> _Extract to read_:
---
Puzzling. A film with the look of an A-grade production (gorgeous photography and colour) made with B-grade actors.
His flick has a few problems, and I can certainly see why Steve (first reviewer) found it confusing. There are three separate stories, which are separated by a title plate, which are NOT TRANSLATED GGGRRRRRRRR. The fact that one actress (Yue Chi Wai) appears in the first two stories gives the impression that the stories are supposed to be connected.
But a bigger problem is the dull pacing. The first story drags on and on, even making the lush sex scenes dull. Tsk tsk. Story two picks up the pace a bit, and story three is not half bad, if in a rather gruesome sense.
There are a few scattered nude scenes (some quite long) in the first story, brief nudity in the second, and lots in the third.
I have no particular reason to recommend this film, expect to say it is far from the average Cat III timewaster.

Reviewer Score: 4

Reviewed by: spinali
Date: 12/08/1999
Summary: NULL

It's WW2. Flora is an exquisite-looking whore who getsmarried to a respectable fishmonger (!), who she literally screws to death. His ghost comes back and tells her that the King of Hell will allow him to continue his earthly life if the couple can complete all the sexual positions in one night. They fail, and Flora eventually sinks to the level of giving quickies on sidestreets. All of a sudden, it's the '60s, with all new characters! Kwong is the sickly father of two young children who spends his spare time sweating in bed and spitting up blood. His wife, Yin, needs to raise $50,000 for his lung operation. A lecherous chicken-monger across the street works out a deal with her for sex, and when he's done screwing her, throws in two chickens which had been clucking in a corner of his apartment all along. Eventually the husband feels a little better and makes a move on his wife, all the while making strange seal noises. But he guesses the truth, slashes her to death, then stabs himself. There's a sudden change of scene to the modern day where a sexy, possessive young woman goes bonkers, stabs her husband, chainsaws the corpse apart in the shower, then drops his entrails and feet into a simmering pot. At the inquest, she gets off -- because all the evidence has been eaten! The (no doubt unintentional) cumulative effect of all this is something like Bunuel's Land without Bread, in which the atrocities multiply with proportionate levels of gallows humor. Just amazing.
---
Can you copy the film reviews above word for word, from "His flick has" to "to be connected."?

Dataset entries
---
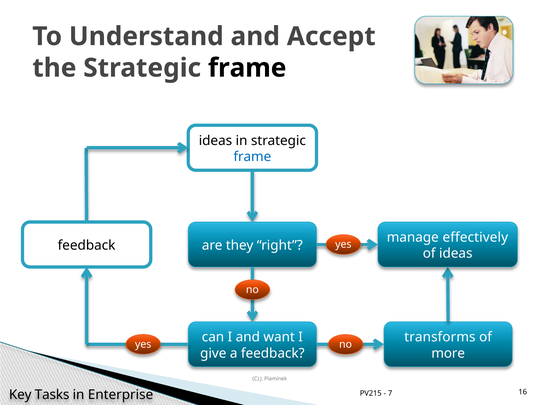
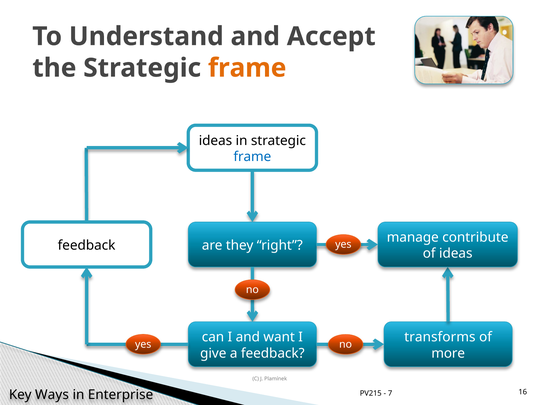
frame at (247, 68) colour: black -> orange
effectively: effectively -> contribute
Tasks: Tasks -> Ways
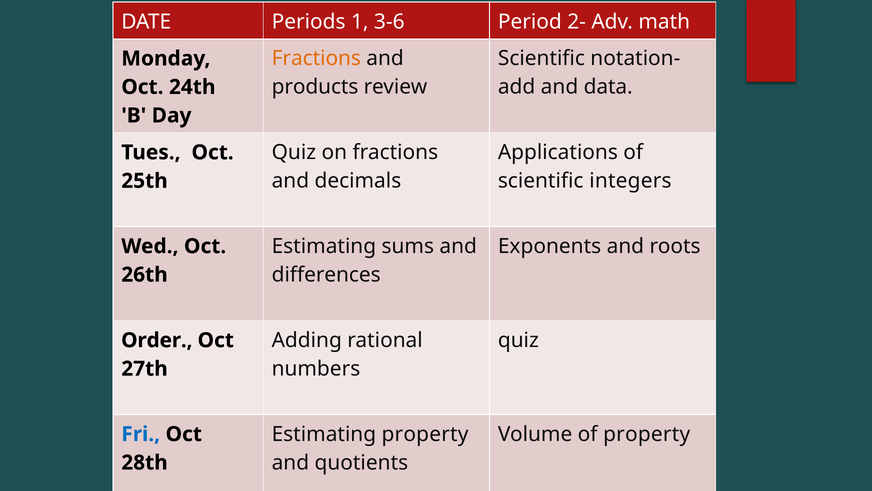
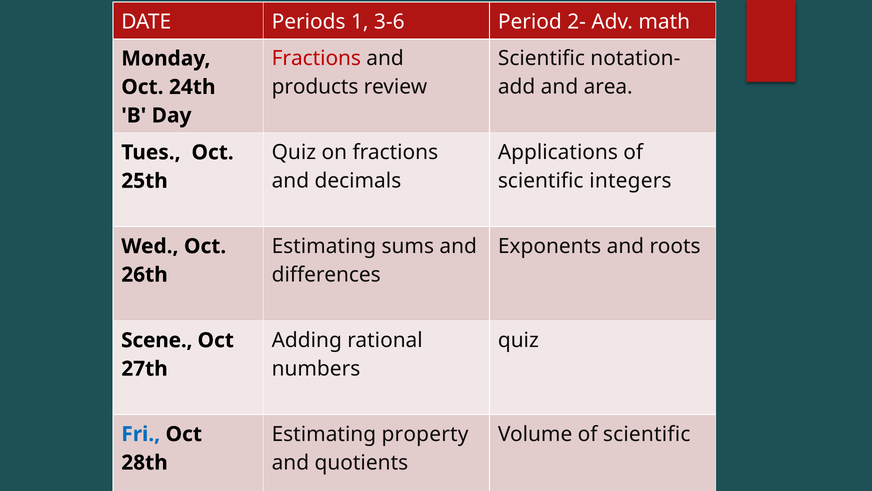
Fractions at (316, 58) colour: orange -> red
data: data -> area
Order: Order -> Scene
Volume of property: property -> scientific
---
> _Reply to the task_:
His flick has a few problems, and I can certainly see why Steve (first reviewer) found it confusing. There are three separate stories, which are separated by a title plate, which are NOT TRANSLATED GGGRRRRRRRR. The fact that one actress (Yue Chi Wai) appears in the first two stories gives the impression that the stories are supposed to be connected.